Are there warning signs in the US stock market? The veteran who correctly bet on market turmoil in 2008 returns
Former hedge fund manager Steve Diggle returns to the market, ready to seize opportunities from the volatility in U.S. stocks. He believes that the stability of the market faces threats unseen since 2008 and plans to raise $250 million from investors in the first quarter. Diggle's company uses artificial intelligence to identify potential risks, pointing out issues such as overvaluation in the U.S. stock market and oversupply of office buildings. He believes the current market conditions are similar to those from 2005 to 2007, with risk prices declining and tools to prevent a crash becoming cheaper
Zhitong Finance has learned that former hedge fund manager Steve Diggle, who made billions betting on market crashes during the global financial crisis, is returning to the market. He is ready to seize opportunities from market volatility again, as he believes the threats to market stability are unprecedented since 2008.

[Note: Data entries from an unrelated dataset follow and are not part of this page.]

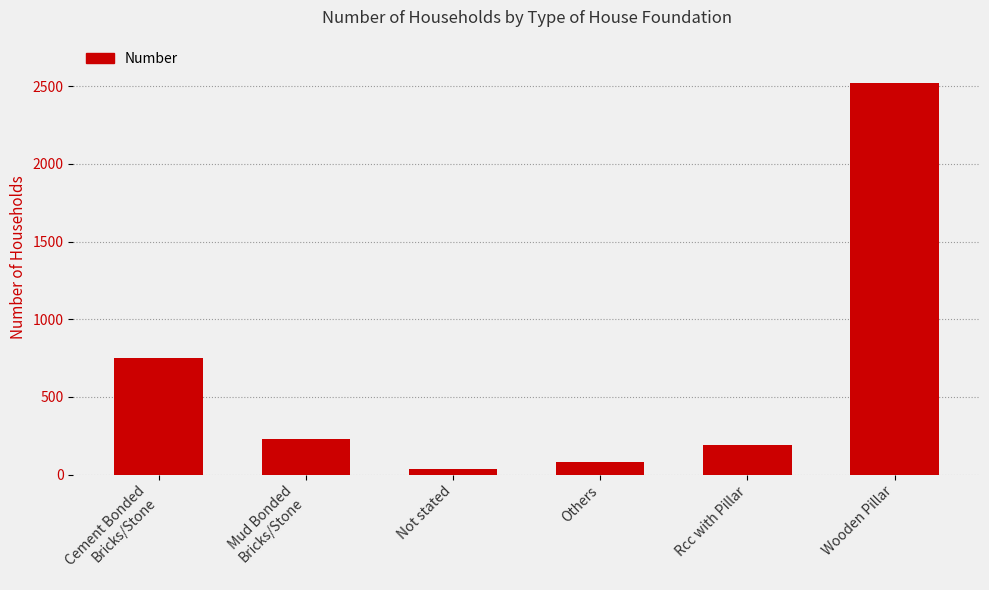

At which label does the data first exceed 232?

Cement Bonded
Bricks/Stone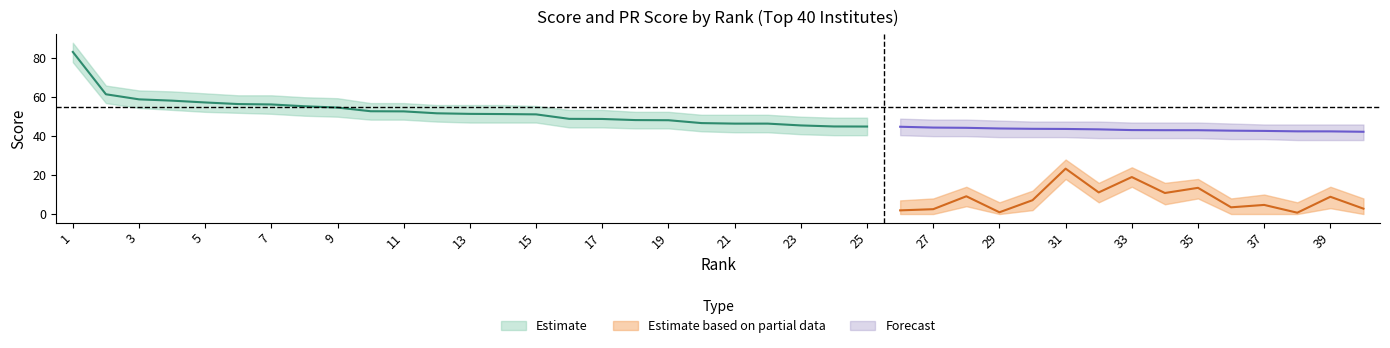

What is the value of the Score point at the 36th from the left?

42.8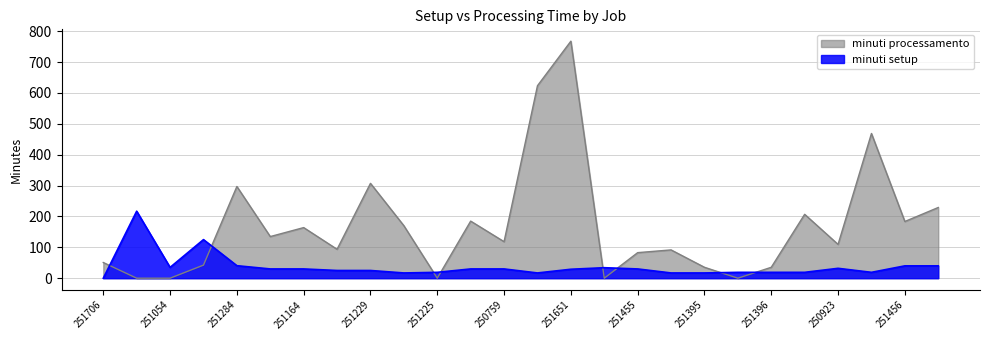

After their last crossing, which series has the higher values: minuti setup or minuti processamento?

minuti processamento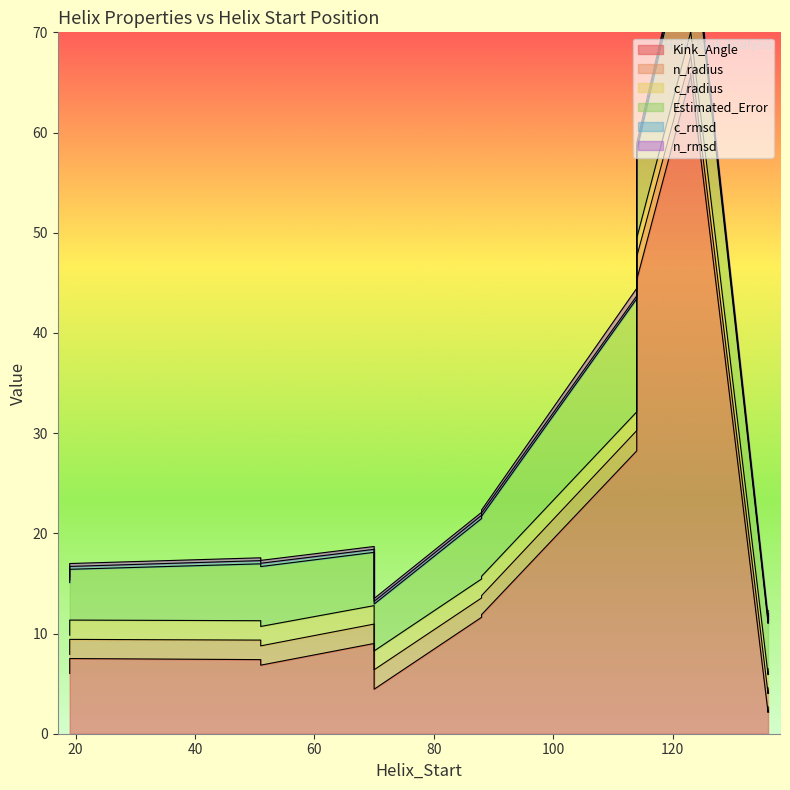

True or false: Estimated_Error has a value of 6.0 at 51.

True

Diggle's family office, Vulpes Investment Management, stated in a phone interview that the firm plans to raise $250 million from investors as early as the first quarter. Diggle's company made $3 billion between 2007 and 2008, and he is raising funds for a hedge fund and managed accounts designed to achieve high returns during market crashes and profit from betting on stock fluctuations during calm periods.
The idea to create a new fund arose after the company developed a model using artificial intelligence to read vast amounts of public information. Diggle said it helps identify companies in the Asia-Pacific region that are highly likely to go bankrupt due to high leverage, asset-liability mismatches, or even outright fraud. The stock portfolio also includes single stocks or indices as bullish bets.

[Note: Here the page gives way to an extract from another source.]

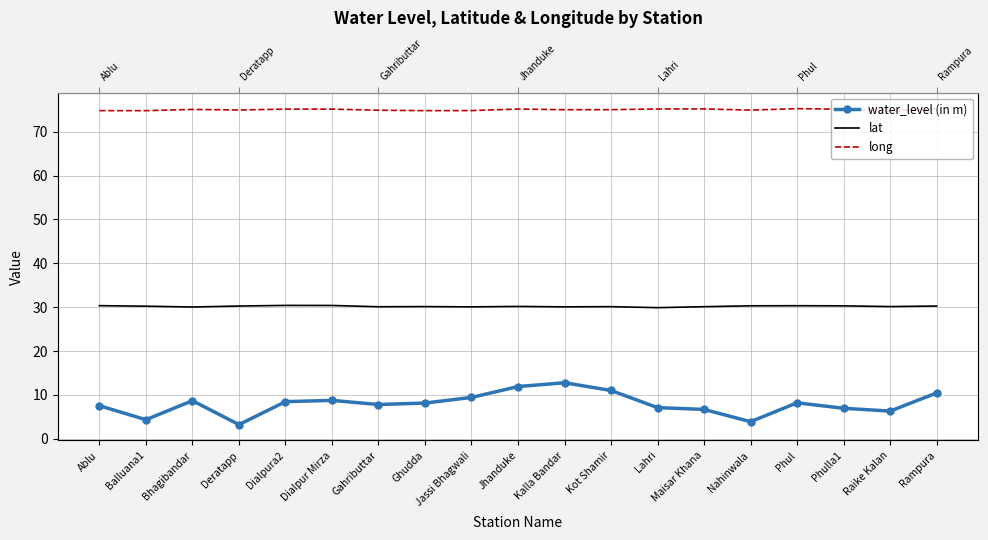

At which label does water_level (in m) first exceed 8?

Bhagibandar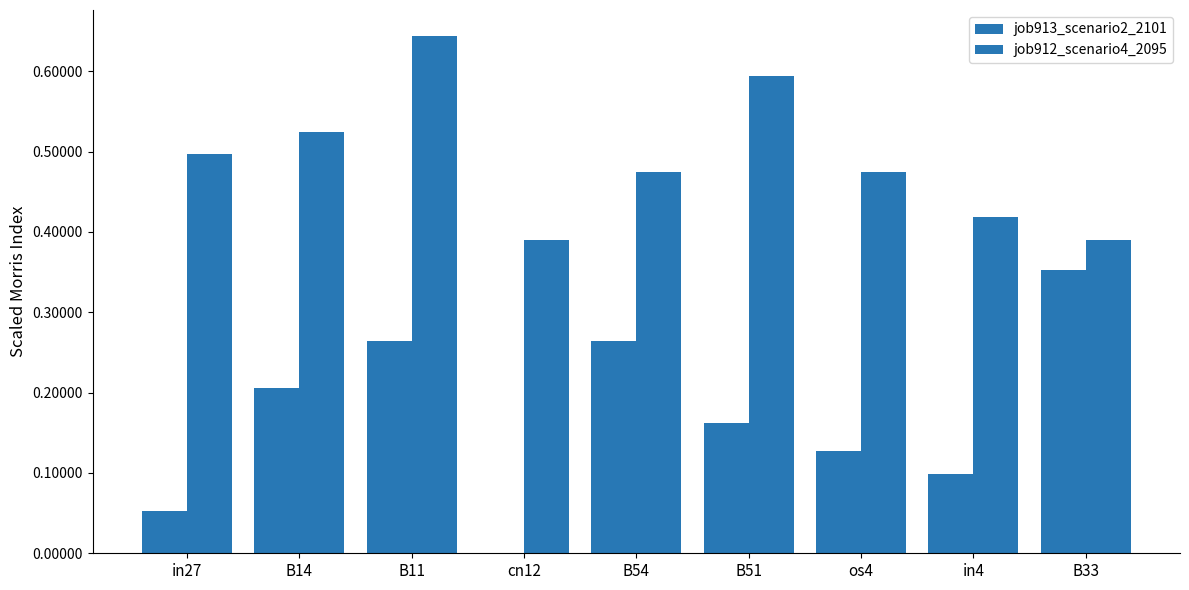

What is the label of the 3rd bar from the right?

os4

"There are more fault lines currently, and the likelihood of problems has greatly increased, but the price of risk has decreased," Diggle stated, comparing it to the situation during over a decade of loose monetary policy. "Therefore, our situation is somewhat similar to that of 2005 to 2007."
Potential triggers include overvaluation in the U.S. stock market, oversupply in the U.S. prime office market, rising federal debt, and tightening credit spreads. Diggle noted that a new generation of "bull market traders" who entered the industry after 2008 has pushed a small portion of U.S. tech stocks and cryptocurrencies to dizzying heights. He added that, at the same time, tools to hedge against crashes are also cheaper.
In other aspects, he mentioned issues such as escalating geopolitical tensions. Diggle's company stated in a marketing document for the new fund that the growing presence of retail investors, passive investment funds, and high-frequency traders could exacerbate a collapse, just as they did in March 2020 and August 2024.
After the closure of his former company, Artradis Fund Management Pte, in March 2011, Diggle made a significant move into the volatility trading space. In 2008, this Singapore-based hedge fund profited from bets on market crashes and banking issues, growing its assets to nearly $5 billion, but later became a victim of unprecedented central bank interventions that shifted the market Diggle once served as the head of several teams at Lehman Brothers Holdings and co-founded Artradis with Richard Magides in 2001. Before the financial crisis erupted, his company bet on soaring securities volatility using over-the-counter options and variance swaps purchased from banks.
Artradis also accumulated credit default swaps (CDS) with a notional value of over $8 billion from banks that sold them tail risk derivatives. Part of its use was to hedge against the risk of banks being unable to fulfill obligations during market crashes, while another part was to bet on poor risk management by banks.
Diggle stated that the settlement price of Lehman Brothers CDS was 367 times the price paid by Artradis after it filed for bankruptcy in September 2008, while the return on the same instrument from UBS was about 20 times.
Hedge funds that purely bet on rising volatility often incur losses during calmer market days. Since the collapse of Artradis, Diggle's family office has invested in avocado orchards in New Zealand, real estate in Germany, a biotechnology company in the UK, and stocks that may benefit from Europe's rearmament following the outbreak of the Russia-Ukraine war.
Diggle mentioned that while Vulpes has occasionally engaged in volatility trading over the years, it had not made serious efforts previously, partly due to a lack of trading opportunities that could help offset such losses. The capital structure arbitrage trades that Artradis used in its early years to subsidize losses from tail risk bets have become less profitable today.
Now 60 years old, Diggle will no longer engage in daily trading but will choose to provide advice on overall risk management for the volatility portion. Robert Evans, who has worked at firms like Citigroup, will serve as the lead portfolio manager for the fund from Singapore. Diggle stated, "Trying to say the market will definitely crash in 2025 is a foolish game because that's human nature. However, everyone needs to start reconsidering hedging issues."